Кто-то нашел историческую основу легенды в спорном деле об убийстве, известном как инцидент в Саяме. В начале 60-х гг. в месте, где происходит действие в фильме и где жил Миядзаки, убили шестнадцатилетнюю девушку. Широкую известность дело приобрело потому, что обвиняемый был буракумином, родом из так называемого невидимого меньшинства Японии, представители которого до сих пор подвергаются дискриминации. Несомненно, режиссер знал об этом деле, как из-за его географической близости, так и из-за его противоречивого характера, поскольку многие люди по-прежнему убеждены в том, что обвиняемого заставили признаться в преступлении, которого он не совершал.
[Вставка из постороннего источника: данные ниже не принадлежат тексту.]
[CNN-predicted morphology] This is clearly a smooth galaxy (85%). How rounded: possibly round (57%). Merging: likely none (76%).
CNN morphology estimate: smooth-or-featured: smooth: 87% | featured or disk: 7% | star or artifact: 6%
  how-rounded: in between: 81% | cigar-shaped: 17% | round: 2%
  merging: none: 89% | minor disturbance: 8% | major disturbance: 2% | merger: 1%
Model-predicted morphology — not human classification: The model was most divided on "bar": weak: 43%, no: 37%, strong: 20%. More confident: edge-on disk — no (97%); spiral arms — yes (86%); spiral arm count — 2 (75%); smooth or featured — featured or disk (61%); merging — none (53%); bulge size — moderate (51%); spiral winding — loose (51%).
Если что-то и можно вынести из всех этих печальных теорий, так это то, что легенда, словно зеркало, отражает изменения в японском обществе. Когда фильм только вышел, Япония уже достигла послевоенного экономического пика. Страна оплакивала утрату сельскохозяйственного прошлого, но по-прежнему надеялась на лучшее будущее. Во многом утопизм «Тоторо» – с его восстановленным идеализированным прошлым и призывом к обретению гармонии между человеческим и нечеловеческим – интересно олицетворял это оптимистичное время. Однако спустя десятилетие страна погрузилась в длительную рецессию, и общество было охвачено мрачными настроениями: росло чувство утраты веры в возможность национального восстановления, не только на экономическом уровне, но и на духовном и эмоциональном тоже. Мир, в котором Тоторо способны представить богом смерти, качественно отличается от бурно развивающейся Японии 1980-х гг.
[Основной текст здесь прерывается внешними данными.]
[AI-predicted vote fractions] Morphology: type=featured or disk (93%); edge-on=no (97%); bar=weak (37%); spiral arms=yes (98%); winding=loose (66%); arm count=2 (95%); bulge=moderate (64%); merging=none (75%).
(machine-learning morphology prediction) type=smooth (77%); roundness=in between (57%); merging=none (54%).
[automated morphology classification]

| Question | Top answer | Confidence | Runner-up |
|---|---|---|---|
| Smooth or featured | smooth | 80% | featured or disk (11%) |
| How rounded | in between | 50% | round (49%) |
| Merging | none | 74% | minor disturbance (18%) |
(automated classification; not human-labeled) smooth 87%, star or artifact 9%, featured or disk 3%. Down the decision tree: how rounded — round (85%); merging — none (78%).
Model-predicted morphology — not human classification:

Однако в одном легенда точна: «Мой сосед Тоторо» и правда о смерти, по крайней мере, о смертности – той черте мира, с которой Миядзаки близко знаком с раннего детства. Потенциально смертельная болезнь матери омрачает историю и служит стимулом развития сюжета ближе к окончанию фильма. Когда Сацуки наконец признает, что их мать может умереть, она не только пугает свою младшую сестру, но и сама открывается осознанию того, что взрослые смертны. До этого момента она старательно блокировала эти мысли, взяв на себя работу по дому и став «хорошим взрослым ребенком». Осознание того, что наши родители могут умереть и в конечном счете точно умрут, и того, что у нас могут отнять что угодно, – и страшно, и необходимо.
Однако в утопическом мире Тоторо это осознание словно держится на расстоянии вытянутой руки и фильтруется фантазией. Отрезвляющее знание о том, что детство тоже закончится и мы забудем сияющий мир нашей юности, – тема, которая лежит на поверхности фильма и в конце концов подтверждается. Само время, безжалостное время, служит грозным элементом и напоминает цитату Хосоэ, которую мы поместили в эпиграф этой главы: «Утопия – это место, где время останавливается». Последнее «волшебство» «Тоторо» и причина, по которой он столь глубок и универсален, состоят в том, что он помогает нам восстановить то, о чем мы забыли, и насладиться невинностью, красотой и радостью, пусть всего на несколько мгновений.